We kept moving through the slum toward the kidnap site, talking to people, showing pictures. And getting nothing.
There had to be a better way to do this, I thought.
“So they don’t trust the cops,” I said. “Who do they trust? Who hears things? The priests?”
“Maybe priests, but I don’t know how we’d find…wait.”
“What?”
“I know someone who might know something. Not a priest. An old acquaintance of mine here in Alem?o. Why didn’t I think of her before?”
Twenty minutes later we entered a small crowded public medical clinic on the eastern edge of the slum. Tavia went to the window, identified herself, and asked to see Mariana.
The receptionist disappeared but quickly came back to open the door and lead us in. The hallway was crowded with supplies, and we had to squeeze past seriously ill people lying on gurneys.
“Wish I had a surgical mask,” I said as we rounded a corner and almost ran into a woman standing there.
“Good thinking,” the woman said, handing me one. A kind, grandmotherly type in her sixties, she wore her gray hair in a braid and had an earth-mother style to her clothes.
“Mariana Lopes,” Tavia said, throwing her arms around the woman, who hugged her back. “Long time.”

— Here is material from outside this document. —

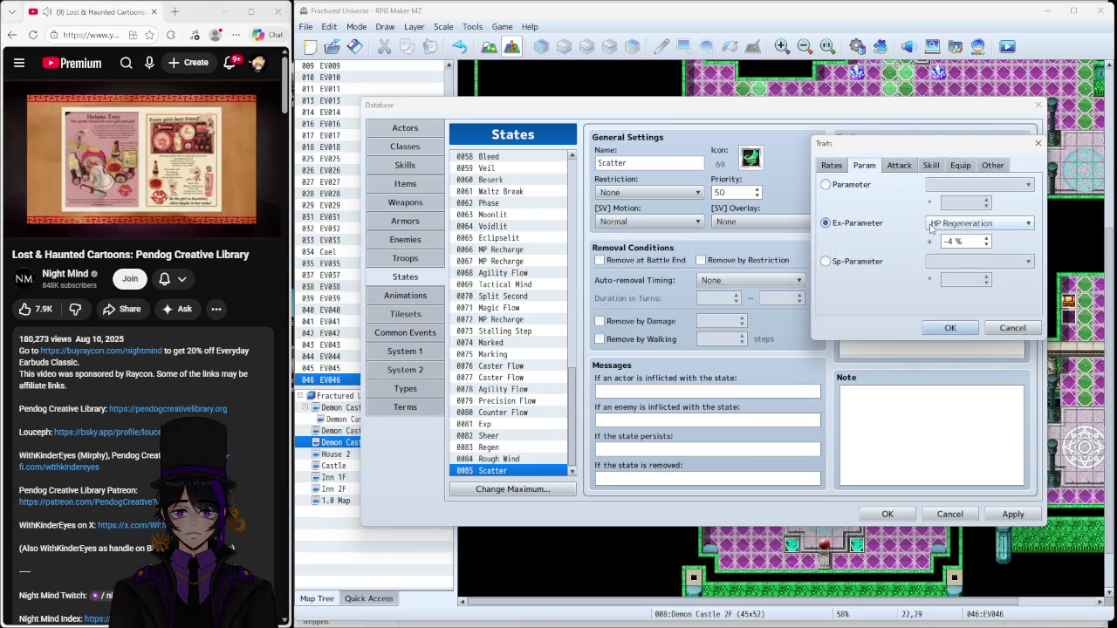
{"action": "left_click", "coordinate": [985, 244]}
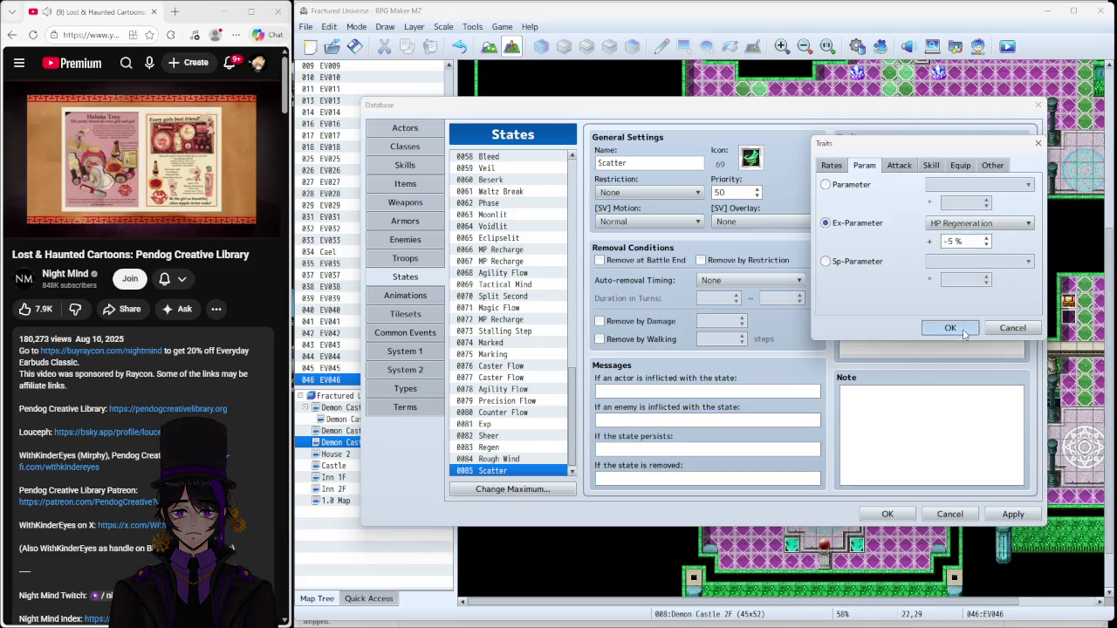
{"action": "left_click", "coordinate": [963, 329]}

Tavia introduced me and said Lopes was something of a saint around the favelas, which caused the woman to blush and wave her off. Later I would learn that in addition to the medical clinic, Lopes ran an orphanage and an after-school program for favela kids, all on a shoestring budget.
“She’s around a lot of people,” Tavia explained. “She listens to street kids, who often see things adults don’t see, or don’t want to see.”
“If you say so, dear,” Lopes said. “How can I help you?”